Output the entries, starting at the line containing "Give a lens" and ending at the line containing "-0.003523, 0.998865, -0.039997]]", as a two-column CSV with the columns instruction and response. Give one row per entry, with its text and its answer each in one quoted field, line breaks turned into spaces, and the pictures left out.

> _Data shown_
┌──
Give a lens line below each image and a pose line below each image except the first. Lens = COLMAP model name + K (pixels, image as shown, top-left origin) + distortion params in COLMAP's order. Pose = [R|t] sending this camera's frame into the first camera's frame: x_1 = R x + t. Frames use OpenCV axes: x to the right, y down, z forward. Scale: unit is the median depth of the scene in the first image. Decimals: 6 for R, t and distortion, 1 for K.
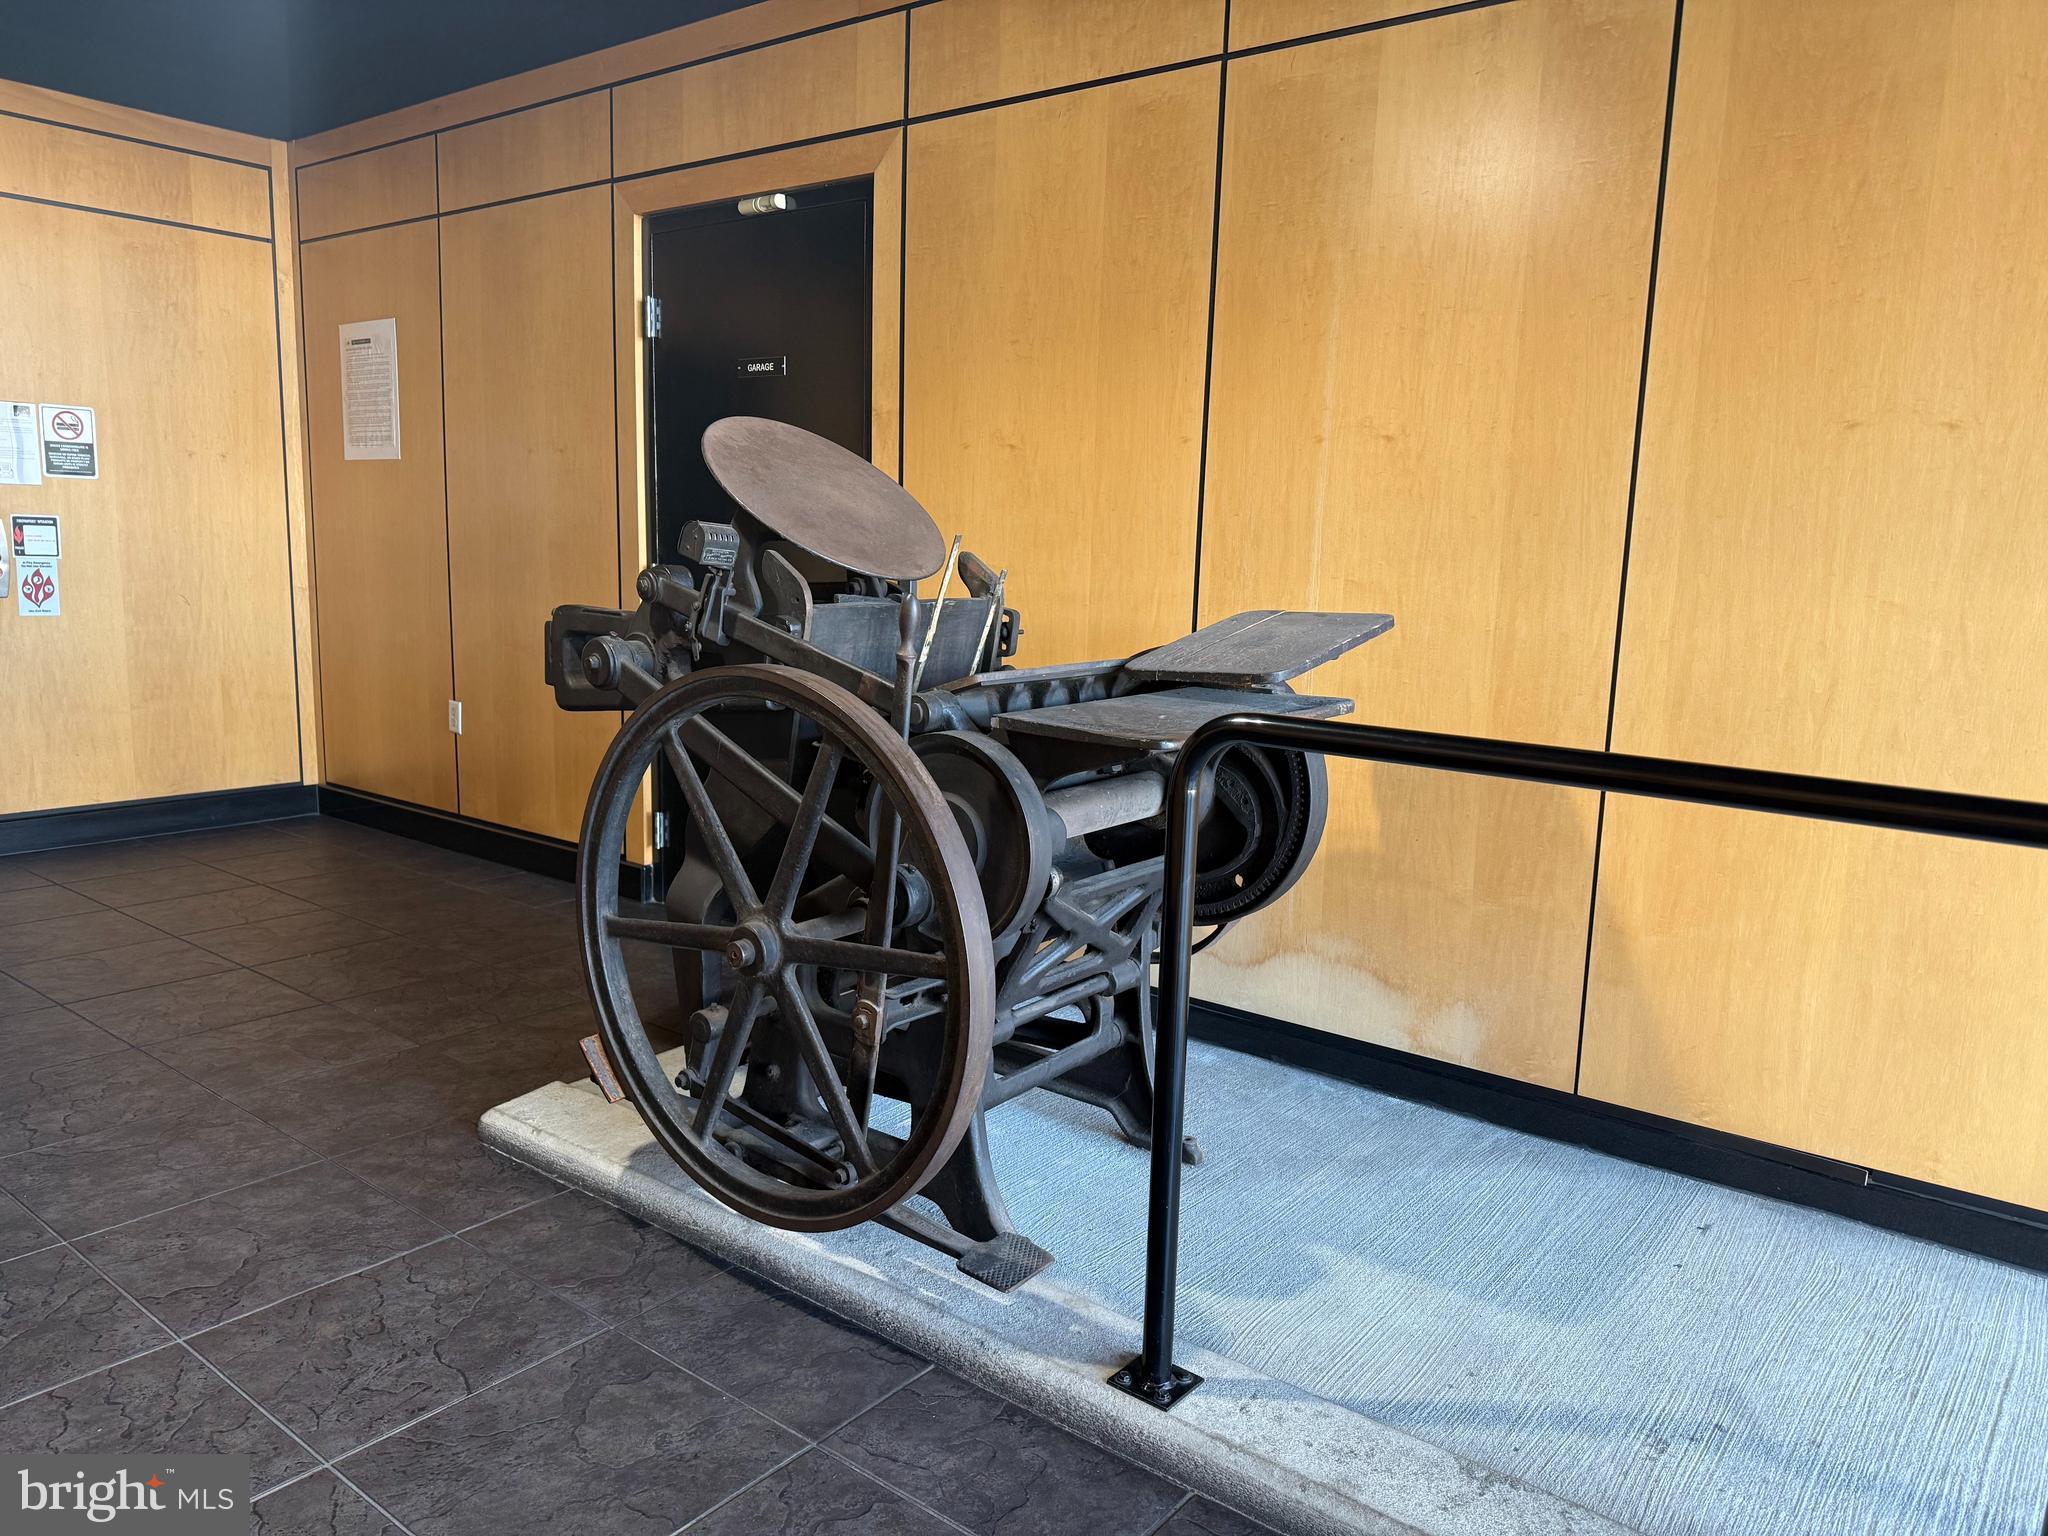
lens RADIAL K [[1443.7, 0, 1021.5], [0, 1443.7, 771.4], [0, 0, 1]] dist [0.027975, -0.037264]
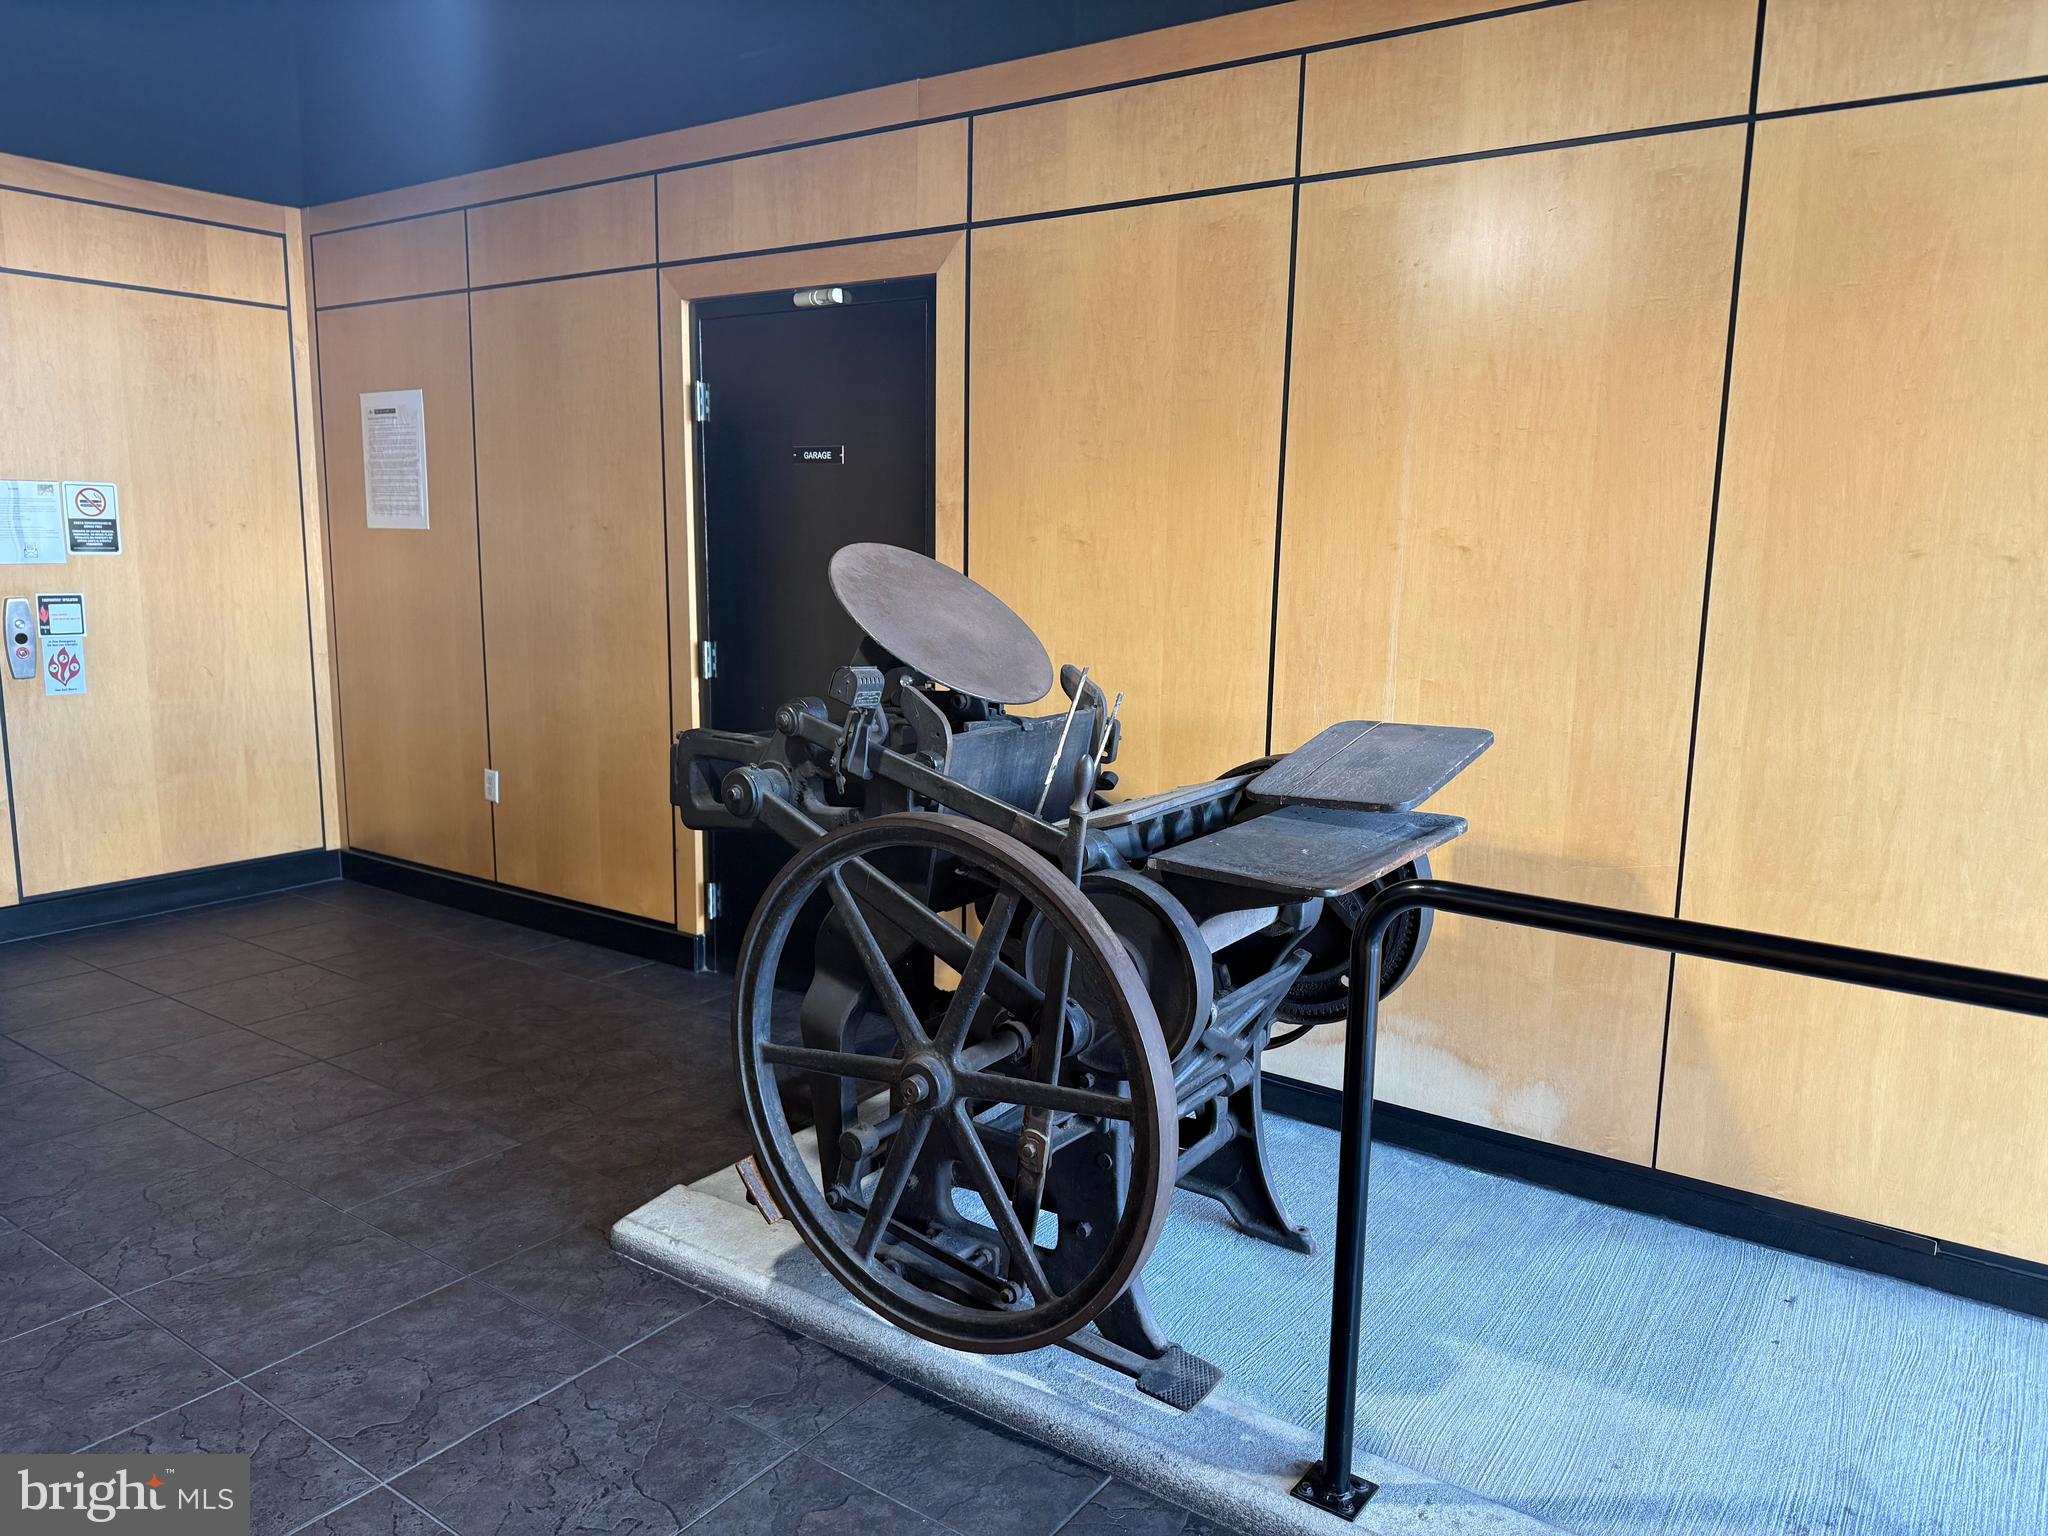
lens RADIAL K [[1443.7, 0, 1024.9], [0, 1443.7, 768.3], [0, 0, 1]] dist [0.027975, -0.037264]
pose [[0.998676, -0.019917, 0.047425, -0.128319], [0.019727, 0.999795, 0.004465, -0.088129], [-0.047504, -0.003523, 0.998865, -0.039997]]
└──
┌──
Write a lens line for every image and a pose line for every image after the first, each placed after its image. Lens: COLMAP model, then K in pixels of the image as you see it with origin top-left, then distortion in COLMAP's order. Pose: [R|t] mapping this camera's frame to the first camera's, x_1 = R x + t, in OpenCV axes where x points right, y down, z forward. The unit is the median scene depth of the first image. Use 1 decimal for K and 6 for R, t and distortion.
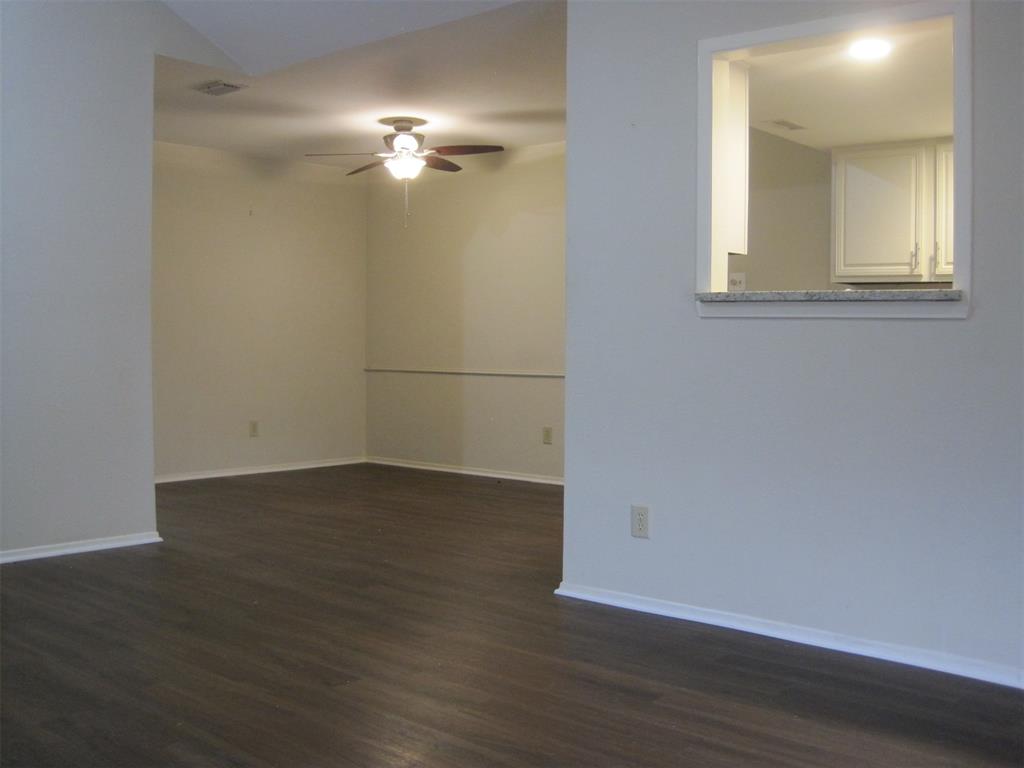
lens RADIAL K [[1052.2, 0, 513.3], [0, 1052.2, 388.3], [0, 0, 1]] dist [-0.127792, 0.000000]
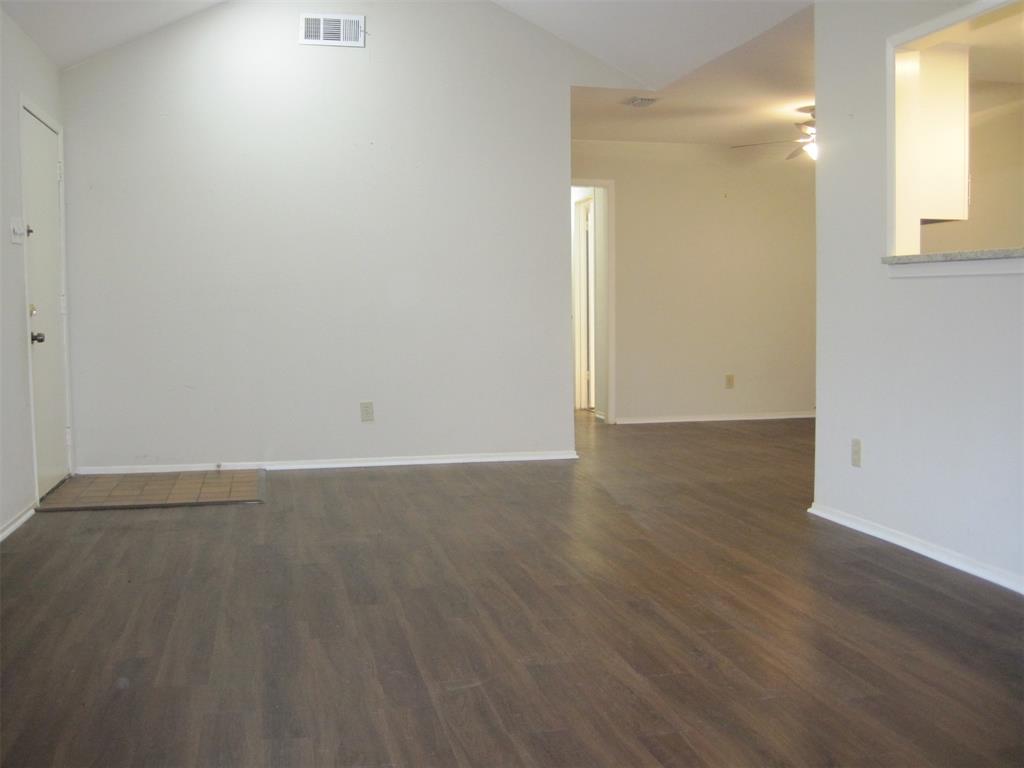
└──
> _Result below_
instruction,response
"Give a lens line below each image and a pose line below each image except the first. Lens = COLMAP model name + K (pixels, image as shown, top-left origin) + distortion params in COLMAP's order. Pose = [R|t] sending this camera's frame into the first camera's frame: x_1 = R x + t. Frames use OpenCV axes: x to the right, y down, z forward. Scale: unit is the median depth of the scene in the first image. Decimals: 6 for R, t and distortion, 1 for K.","lens RADIAL K [[1443.7, 0, 1021.5], [0, 1443.7, 771.4], [0, 0, 1]] dist [0.027975, -0.037264] lens RADIAL K [[1443.7, 0, 1024.9], [0, 1443.7, 768.3], [0, 0, 1]] dist [0.027975, -0.037264] pose [[0.998676, -0.019917, 0.047425, -0.128319], [0.019727, 0.999795, 0.004465, -0.088129], [-0.047504, -0.003523, 0.998865, -0.039997]]"